> [Written task]: Copy the data below exactly as it stands, line for line, leaving out the pictures.

> [Extracted material]:

----

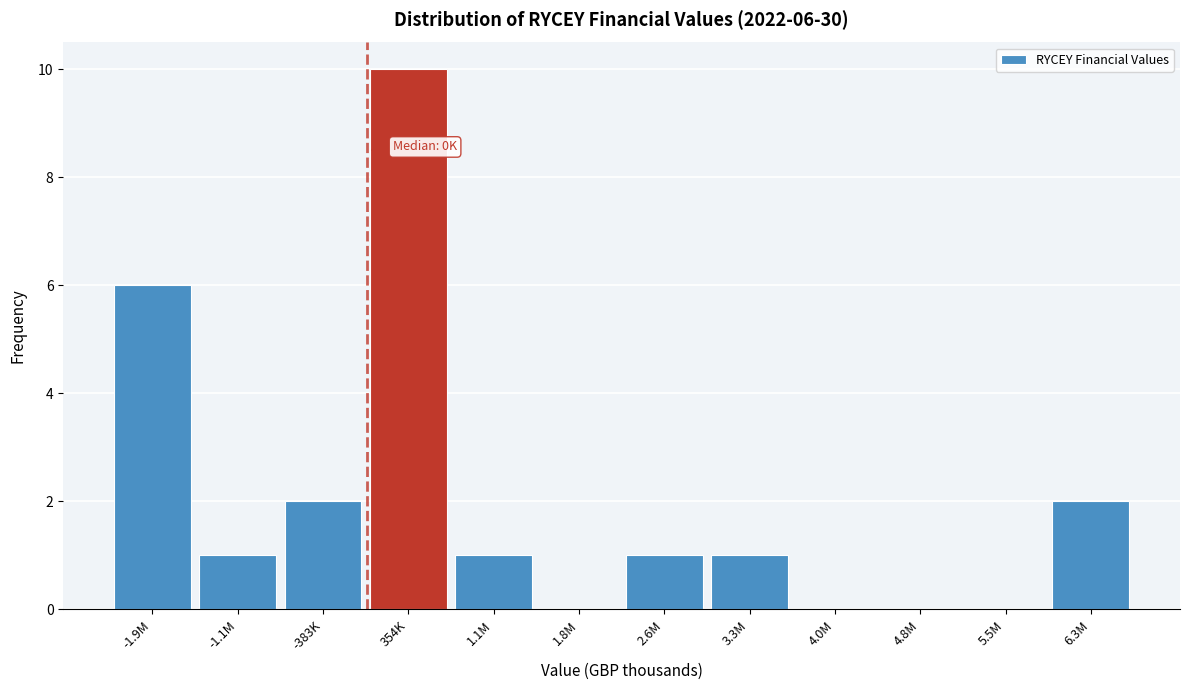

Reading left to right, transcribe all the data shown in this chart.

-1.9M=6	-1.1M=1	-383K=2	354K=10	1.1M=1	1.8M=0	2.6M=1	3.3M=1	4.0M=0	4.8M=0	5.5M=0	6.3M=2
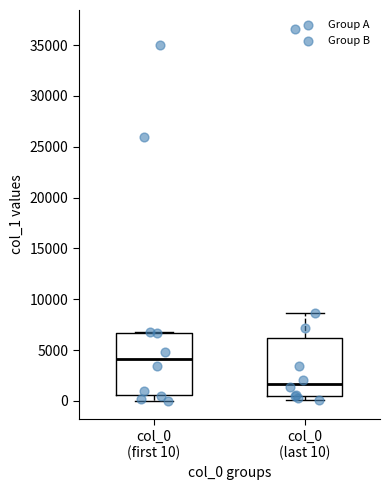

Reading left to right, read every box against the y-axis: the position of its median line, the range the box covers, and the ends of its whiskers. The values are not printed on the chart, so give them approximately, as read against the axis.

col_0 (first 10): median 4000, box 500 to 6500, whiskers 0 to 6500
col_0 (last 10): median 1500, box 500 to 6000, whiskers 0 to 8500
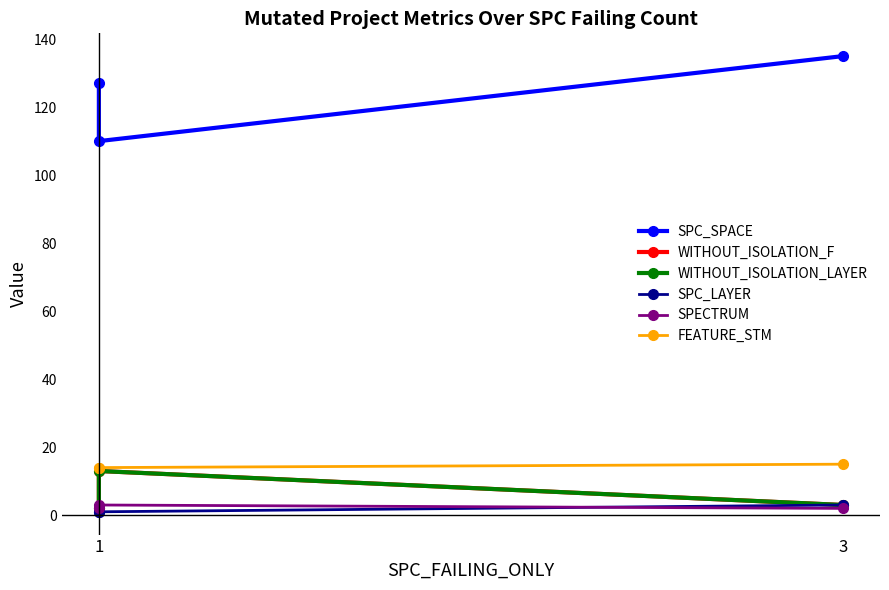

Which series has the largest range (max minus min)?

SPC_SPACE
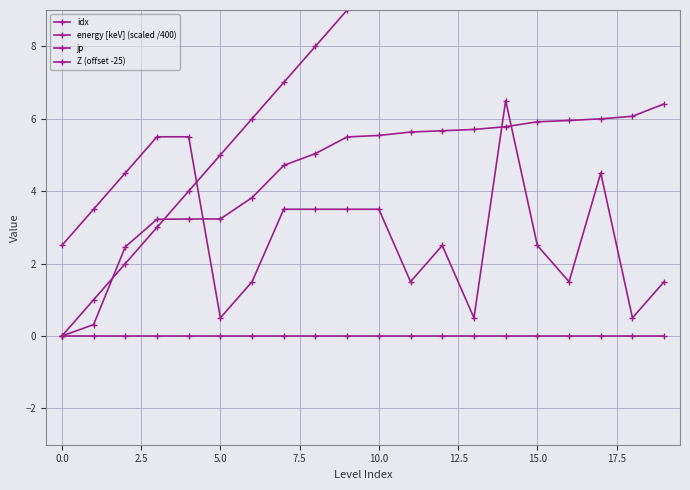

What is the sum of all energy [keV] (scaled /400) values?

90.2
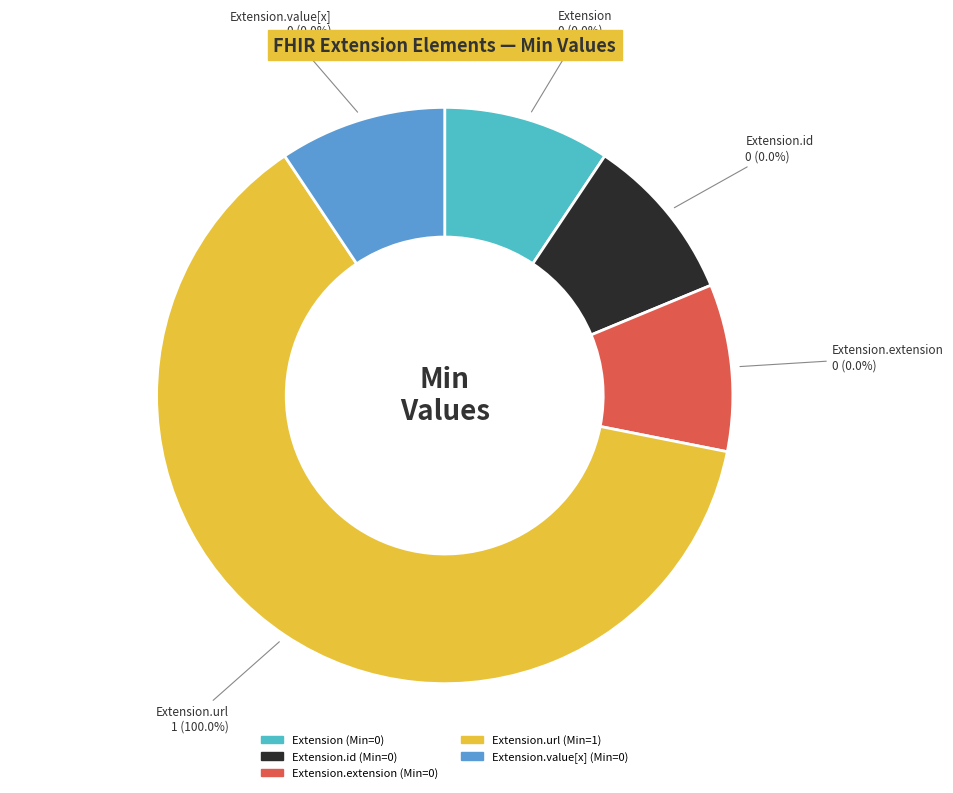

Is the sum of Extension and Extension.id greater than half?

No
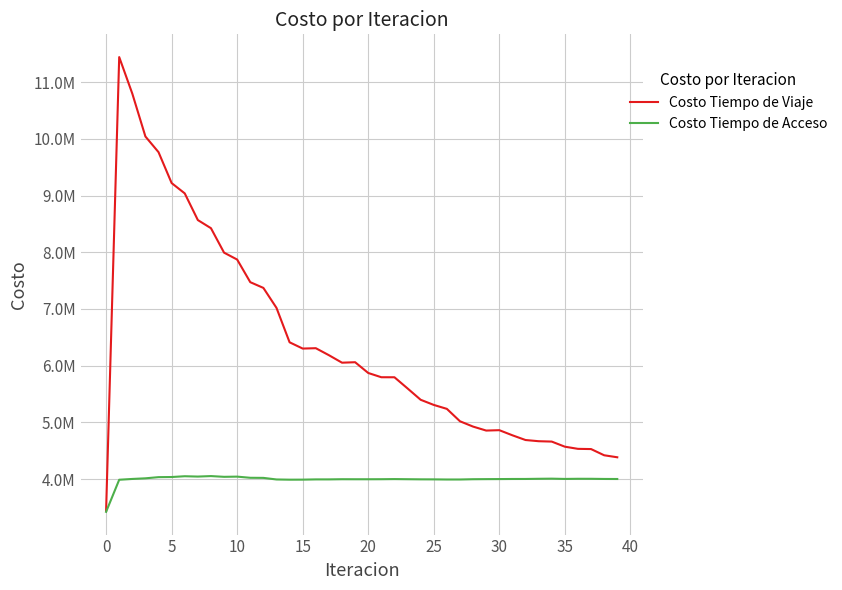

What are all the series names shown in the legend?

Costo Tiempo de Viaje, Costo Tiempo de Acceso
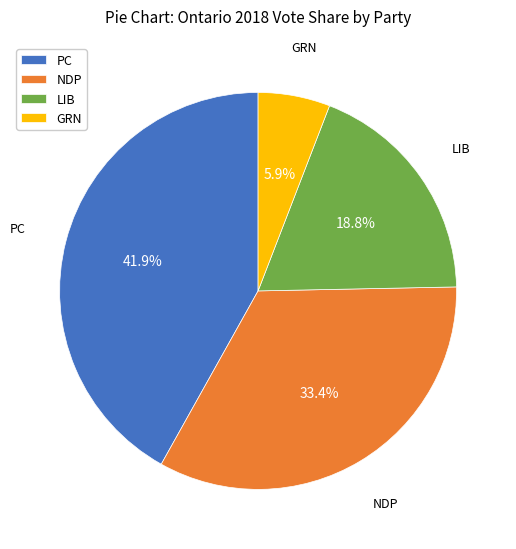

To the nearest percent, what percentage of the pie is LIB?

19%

----

> [Task answer]:
Reading left to right, transcribe all the data shown in this chart.

-1.9M=6	-1.1M=1	-383K=2	354K=10	1.1M=1	1.8M=0	2.6M=1	3.3M=1	4.0M=0	4.8M=0	5.5M=0	6.3M=2

Reading left to right, read every box against the y-axis: the position of its median line, the range the box covers, and the ends of its whiskers. The values are not printed on the chart, so give them approximately, as read against the axis.

col_0 (first 10): median 4000, box 500 to 6500, whiskers 0 to 6500
col_0 (last 10): median 1500, box 500 to 6000, whiskers 0 to 8500

Which series has the largest range (max minus min)?

SPC_SPACE

What is the sum of all energy [keV] (scaled /400) values?

90.2

Is the sum of Extension and Extension.id greater than half?

No

What are all the series names shown in the legend?

Costo Tiempo de Viaje, Costo Tiempo de Acceso

To the nearest percent, what percentage of the pie is LIB?

19%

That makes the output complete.